__Your goal__: In the records below, count every line that includes the word "آویز". Provide the total alone.

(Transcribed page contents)

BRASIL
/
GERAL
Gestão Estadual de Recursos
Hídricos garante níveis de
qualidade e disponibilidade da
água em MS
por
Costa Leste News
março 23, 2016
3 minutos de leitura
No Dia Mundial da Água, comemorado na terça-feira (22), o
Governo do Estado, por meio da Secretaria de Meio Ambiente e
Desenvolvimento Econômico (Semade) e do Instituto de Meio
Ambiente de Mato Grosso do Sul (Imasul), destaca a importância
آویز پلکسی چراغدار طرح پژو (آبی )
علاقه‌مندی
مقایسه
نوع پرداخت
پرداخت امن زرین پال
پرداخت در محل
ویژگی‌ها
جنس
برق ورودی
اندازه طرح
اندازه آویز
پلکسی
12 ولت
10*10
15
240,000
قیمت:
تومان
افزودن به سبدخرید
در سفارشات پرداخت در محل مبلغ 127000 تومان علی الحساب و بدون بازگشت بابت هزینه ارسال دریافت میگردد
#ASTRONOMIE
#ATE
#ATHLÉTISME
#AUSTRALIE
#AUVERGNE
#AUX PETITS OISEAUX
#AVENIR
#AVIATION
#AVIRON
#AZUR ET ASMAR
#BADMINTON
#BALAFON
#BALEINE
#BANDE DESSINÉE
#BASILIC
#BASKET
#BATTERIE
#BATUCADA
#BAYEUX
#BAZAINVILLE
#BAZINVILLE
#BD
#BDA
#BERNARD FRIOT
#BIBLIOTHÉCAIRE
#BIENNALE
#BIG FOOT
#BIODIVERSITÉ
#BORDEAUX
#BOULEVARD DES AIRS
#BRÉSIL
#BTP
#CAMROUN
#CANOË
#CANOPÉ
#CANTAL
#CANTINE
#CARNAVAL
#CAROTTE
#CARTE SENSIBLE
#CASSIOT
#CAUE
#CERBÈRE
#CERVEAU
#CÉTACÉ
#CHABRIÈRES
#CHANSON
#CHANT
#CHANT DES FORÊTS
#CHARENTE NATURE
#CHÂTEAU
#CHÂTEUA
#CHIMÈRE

__Result of the task__: 2